暫くして荒い呼吸が収まった頃、金髪の青年――静雄がそっと黒髪を撫で遣り問うてやれば、青年――臨也はゆっくりと薄く瞼を上げて口許を緩めた。静雄はその赤い瞳に吸いこまれるようにして瞼に触れるだけの口付を落としてやる。

「それより、今日は随分と積極的だったね」
「手前から誘ってくるなんて中々ねえから…興奮した」
「あっはは、本当バカ正直」
「…今日は、化物みたい、って言わねえんだな」
「どうしたの?急に」
「いや、いつもああいう事言うと化物、っつってくンだろ」
「言わないよ、今日は」
「手前こそ、今日は様子がおかしいじゃねえか」
「ん、何かこういう気分だから。いいだろ?偶には」
「悪いとは言ってねえ」

ぎゅ、と互いの体を抱きしめ合いながらポツリポツリとなされる取り留めのない会話。

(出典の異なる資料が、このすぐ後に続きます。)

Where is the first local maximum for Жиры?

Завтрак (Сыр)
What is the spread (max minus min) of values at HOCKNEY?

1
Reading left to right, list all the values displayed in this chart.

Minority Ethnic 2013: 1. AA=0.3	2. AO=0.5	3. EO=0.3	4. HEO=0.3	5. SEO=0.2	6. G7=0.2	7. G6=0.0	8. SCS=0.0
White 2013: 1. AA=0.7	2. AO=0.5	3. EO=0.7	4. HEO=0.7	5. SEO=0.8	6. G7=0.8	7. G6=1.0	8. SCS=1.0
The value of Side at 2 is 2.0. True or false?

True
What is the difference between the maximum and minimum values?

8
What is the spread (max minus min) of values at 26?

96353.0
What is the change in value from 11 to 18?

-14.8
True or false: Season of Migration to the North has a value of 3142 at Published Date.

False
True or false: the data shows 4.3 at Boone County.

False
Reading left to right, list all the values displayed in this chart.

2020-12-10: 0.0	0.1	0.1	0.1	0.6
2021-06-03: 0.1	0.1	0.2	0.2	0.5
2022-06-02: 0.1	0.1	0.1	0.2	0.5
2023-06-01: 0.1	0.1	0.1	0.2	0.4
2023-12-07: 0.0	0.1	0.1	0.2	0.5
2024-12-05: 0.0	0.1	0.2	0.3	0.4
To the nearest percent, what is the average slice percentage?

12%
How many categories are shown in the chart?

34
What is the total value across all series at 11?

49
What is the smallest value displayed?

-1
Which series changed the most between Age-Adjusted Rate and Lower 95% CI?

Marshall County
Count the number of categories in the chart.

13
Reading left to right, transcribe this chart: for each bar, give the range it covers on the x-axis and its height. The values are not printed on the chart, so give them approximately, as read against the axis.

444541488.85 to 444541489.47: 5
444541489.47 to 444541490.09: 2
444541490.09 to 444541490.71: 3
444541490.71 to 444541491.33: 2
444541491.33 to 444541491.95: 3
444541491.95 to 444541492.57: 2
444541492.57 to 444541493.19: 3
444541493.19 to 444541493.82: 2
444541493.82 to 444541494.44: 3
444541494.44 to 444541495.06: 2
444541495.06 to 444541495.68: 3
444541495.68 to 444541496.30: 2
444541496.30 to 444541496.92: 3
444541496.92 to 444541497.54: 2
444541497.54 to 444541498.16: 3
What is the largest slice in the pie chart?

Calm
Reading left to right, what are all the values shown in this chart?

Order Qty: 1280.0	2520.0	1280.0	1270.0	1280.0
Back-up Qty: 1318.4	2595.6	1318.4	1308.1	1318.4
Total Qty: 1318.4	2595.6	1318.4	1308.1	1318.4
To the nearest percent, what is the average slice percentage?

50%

それも途切れてしまえば臨也は再びゆっくりと口を開いた。

「今年も雨だったね」
「…そうだな」
「これで9年間、織姫と彦星は会えていない事になる」
「…そうだな」
「全く、酷い話だよねえ。雨が降っただけで1年に1度の逢瀬が叶わなくなるだなんて」
「…そうだな」
「シズちゃん、さっきからそれしか言ってない」
「…悪い」

クスリ、と臨也の口から小さな笑いが零れる。
それを見て口を開いたのは静雄だった。

「機嫌、良さそうだな」
「解る?」
「何年付き合ってると思ってンだ」
「7年間」
「おう…。多分、そんなもんだと思う」
「自分で振った癖にうろ覚えとか、いかにもシズちゃんらしいよね」
「うるせえ」

そして今度は二人して額を合わせ、クスリと笑った。
暗い外。簡素な部屋。唯一つ、二人の周りの空気だけは酷く暖かいものだった。

「ねえ、シズちゃん」
「なんだ」
「夜空から下界を見下ろす二人も気付くように、沢山愛し合おうよ」
「…それは、二人への当て付けか?」
「差し詰め、そんなところ」
「…っとに手前は質悪ィ」

最後、静雄が言葉に合わぬ笑みを口に張り付けたかと思えばそれ以降の言葉は全て互いの咥内へと消えて行った。







当て付け







―――――

気付いたら23時で急いで書いた。
七夕くらいイチャイチャしてればいい。